* **WORK ORDER**
Across the entries below, please work out how many lines contain the string "outras" and give only the number.

BEGIN RECORDS FOR PROCESSING

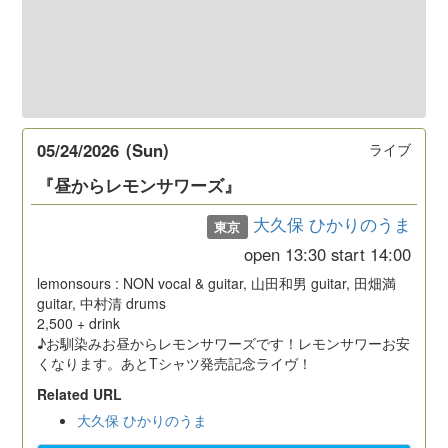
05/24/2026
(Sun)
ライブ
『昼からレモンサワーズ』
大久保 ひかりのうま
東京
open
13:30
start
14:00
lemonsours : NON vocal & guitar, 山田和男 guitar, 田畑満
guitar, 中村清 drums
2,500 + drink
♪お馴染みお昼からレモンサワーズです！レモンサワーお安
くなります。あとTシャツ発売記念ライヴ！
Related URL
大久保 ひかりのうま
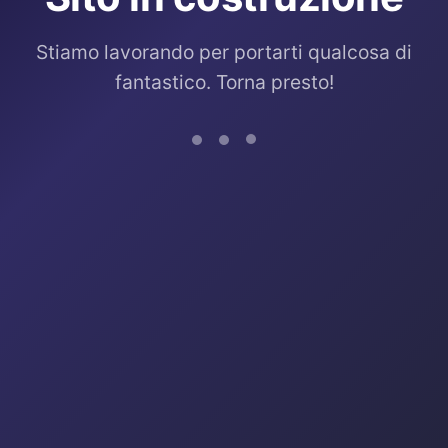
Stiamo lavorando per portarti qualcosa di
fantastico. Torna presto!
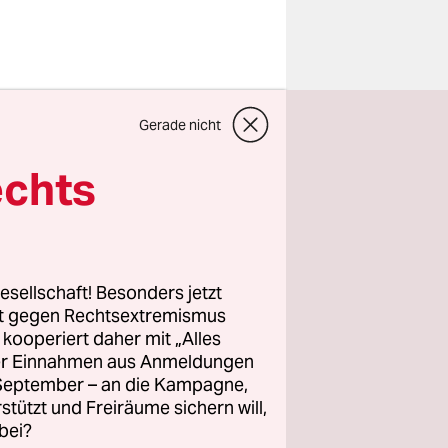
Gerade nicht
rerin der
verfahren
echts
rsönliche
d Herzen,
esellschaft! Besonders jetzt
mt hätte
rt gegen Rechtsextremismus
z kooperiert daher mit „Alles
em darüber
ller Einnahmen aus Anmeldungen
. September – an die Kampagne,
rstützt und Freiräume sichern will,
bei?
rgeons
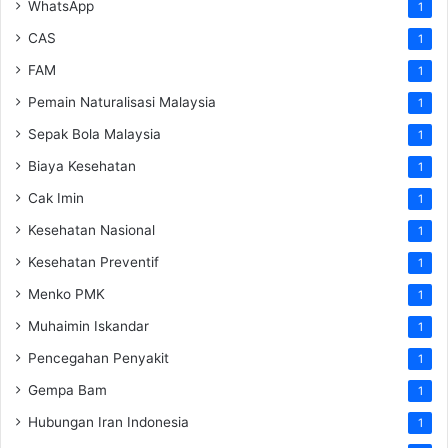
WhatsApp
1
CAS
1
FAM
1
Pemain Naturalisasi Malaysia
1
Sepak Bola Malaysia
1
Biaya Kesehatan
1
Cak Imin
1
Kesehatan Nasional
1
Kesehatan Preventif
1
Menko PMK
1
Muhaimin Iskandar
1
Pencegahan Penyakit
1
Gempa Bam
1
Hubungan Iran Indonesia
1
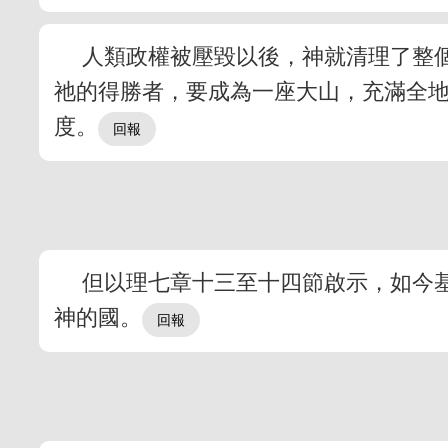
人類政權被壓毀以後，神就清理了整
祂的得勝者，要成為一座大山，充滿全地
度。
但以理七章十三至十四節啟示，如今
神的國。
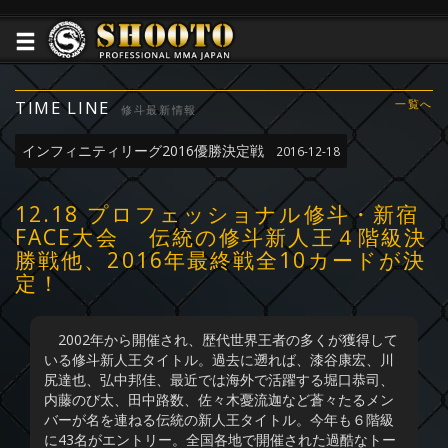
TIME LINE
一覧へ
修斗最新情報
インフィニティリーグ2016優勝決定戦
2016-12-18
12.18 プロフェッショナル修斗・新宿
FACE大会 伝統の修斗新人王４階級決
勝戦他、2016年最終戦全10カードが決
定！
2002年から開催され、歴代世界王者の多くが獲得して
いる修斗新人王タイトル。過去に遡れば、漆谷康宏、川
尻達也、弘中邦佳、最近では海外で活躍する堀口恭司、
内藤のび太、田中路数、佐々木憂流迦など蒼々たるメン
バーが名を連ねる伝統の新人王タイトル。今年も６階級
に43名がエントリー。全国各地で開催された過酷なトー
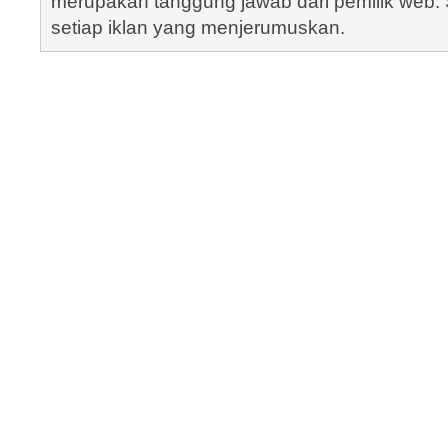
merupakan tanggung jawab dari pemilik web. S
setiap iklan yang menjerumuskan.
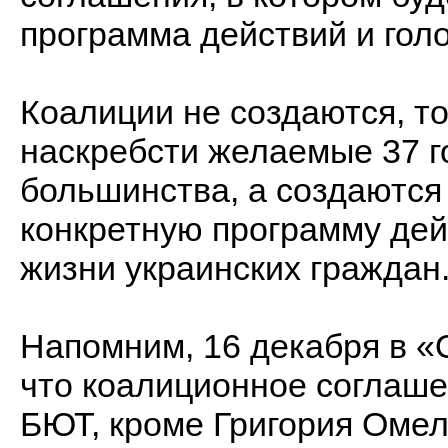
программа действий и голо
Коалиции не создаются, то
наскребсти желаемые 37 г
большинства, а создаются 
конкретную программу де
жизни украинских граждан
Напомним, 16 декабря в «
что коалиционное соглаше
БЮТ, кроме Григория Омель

END RECORDS FOR PROCESSING
BEGIN RECORDS FOR PROCESSING

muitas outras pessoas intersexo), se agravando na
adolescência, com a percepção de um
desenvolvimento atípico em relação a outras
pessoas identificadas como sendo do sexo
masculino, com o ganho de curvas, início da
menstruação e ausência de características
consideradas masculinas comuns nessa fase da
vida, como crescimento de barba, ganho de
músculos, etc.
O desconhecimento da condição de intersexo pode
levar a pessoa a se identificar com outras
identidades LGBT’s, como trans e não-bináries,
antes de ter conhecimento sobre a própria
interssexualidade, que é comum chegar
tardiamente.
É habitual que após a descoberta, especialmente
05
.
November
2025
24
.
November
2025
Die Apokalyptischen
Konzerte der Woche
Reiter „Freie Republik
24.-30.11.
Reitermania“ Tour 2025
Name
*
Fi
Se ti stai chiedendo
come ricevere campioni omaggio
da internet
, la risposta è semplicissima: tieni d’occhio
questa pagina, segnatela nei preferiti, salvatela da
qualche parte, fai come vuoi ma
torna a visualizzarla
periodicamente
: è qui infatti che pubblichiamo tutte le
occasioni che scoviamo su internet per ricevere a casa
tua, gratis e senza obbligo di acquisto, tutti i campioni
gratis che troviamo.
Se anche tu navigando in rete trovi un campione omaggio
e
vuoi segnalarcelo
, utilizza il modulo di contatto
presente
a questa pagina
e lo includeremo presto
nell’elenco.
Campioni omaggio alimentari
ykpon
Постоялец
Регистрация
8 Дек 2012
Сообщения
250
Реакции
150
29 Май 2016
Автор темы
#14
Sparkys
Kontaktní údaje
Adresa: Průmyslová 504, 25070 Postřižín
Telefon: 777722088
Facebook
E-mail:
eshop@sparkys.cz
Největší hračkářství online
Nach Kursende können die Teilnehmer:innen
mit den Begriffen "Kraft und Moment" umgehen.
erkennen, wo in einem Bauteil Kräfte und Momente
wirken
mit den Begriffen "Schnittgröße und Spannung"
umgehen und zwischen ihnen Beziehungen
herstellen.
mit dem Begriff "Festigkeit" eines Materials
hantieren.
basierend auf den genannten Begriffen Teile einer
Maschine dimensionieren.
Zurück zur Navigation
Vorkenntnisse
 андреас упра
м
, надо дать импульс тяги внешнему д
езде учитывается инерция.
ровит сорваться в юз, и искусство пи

END RECORDS FOR PROCESSING
BEGIN RECORDS FOR PROCESSING

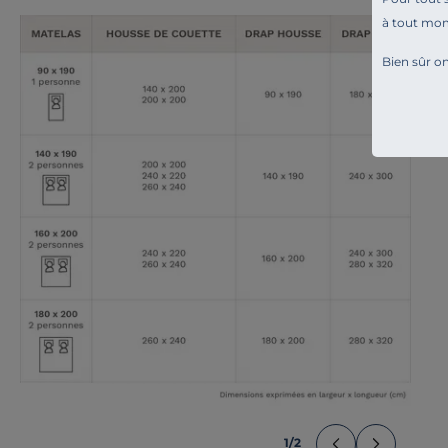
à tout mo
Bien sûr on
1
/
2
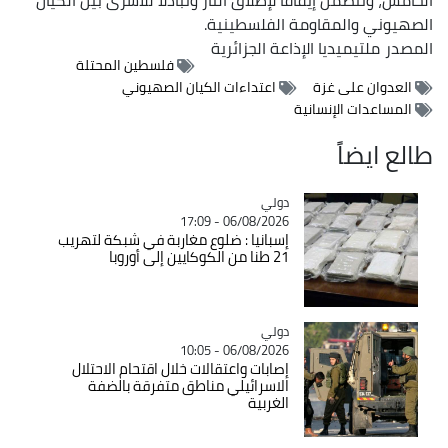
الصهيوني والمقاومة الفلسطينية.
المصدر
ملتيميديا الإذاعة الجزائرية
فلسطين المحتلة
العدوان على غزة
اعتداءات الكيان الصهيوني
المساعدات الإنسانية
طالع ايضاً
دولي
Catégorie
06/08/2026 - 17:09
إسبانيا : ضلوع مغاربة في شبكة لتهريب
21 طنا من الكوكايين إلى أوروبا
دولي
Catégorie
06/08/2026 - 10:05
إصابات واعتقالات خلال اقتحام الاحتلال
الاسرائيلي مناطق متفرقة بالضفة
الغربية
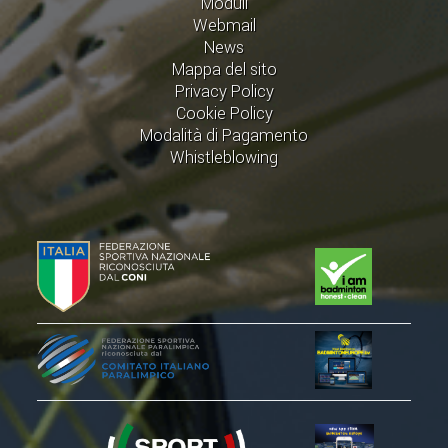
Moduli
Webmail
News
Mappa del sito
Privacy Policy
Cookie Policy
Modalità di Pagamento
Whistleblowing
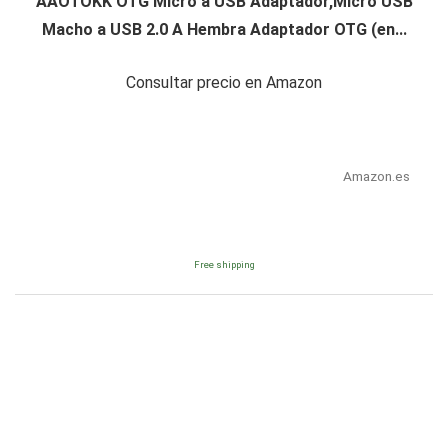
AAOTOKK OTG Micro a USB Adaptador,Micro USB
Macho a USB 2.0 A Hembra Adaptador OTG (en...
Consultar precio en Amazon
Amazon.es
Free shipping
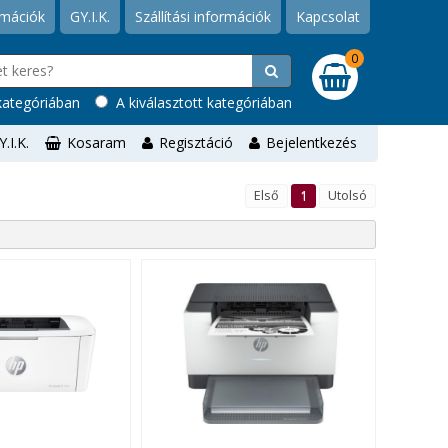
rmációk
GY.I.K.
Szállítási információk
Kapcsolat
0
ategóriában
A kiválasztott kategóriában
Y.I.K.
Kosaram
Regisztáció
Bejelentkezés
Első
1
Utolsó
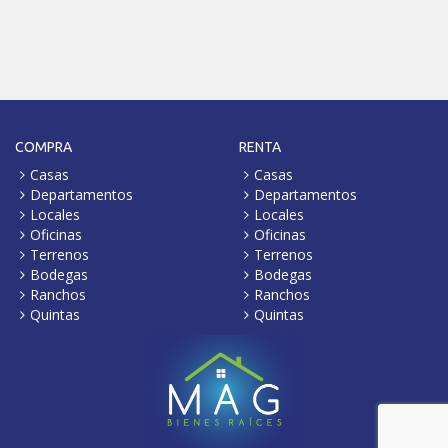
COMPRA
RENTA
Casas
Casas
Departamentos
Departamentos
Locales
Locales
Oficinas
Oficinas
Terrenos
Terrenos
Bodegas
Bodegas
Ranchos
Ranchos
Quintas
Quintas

END RECORDS FOR PROCESSING

* **RESULT FOR THIS EXERCISE**
3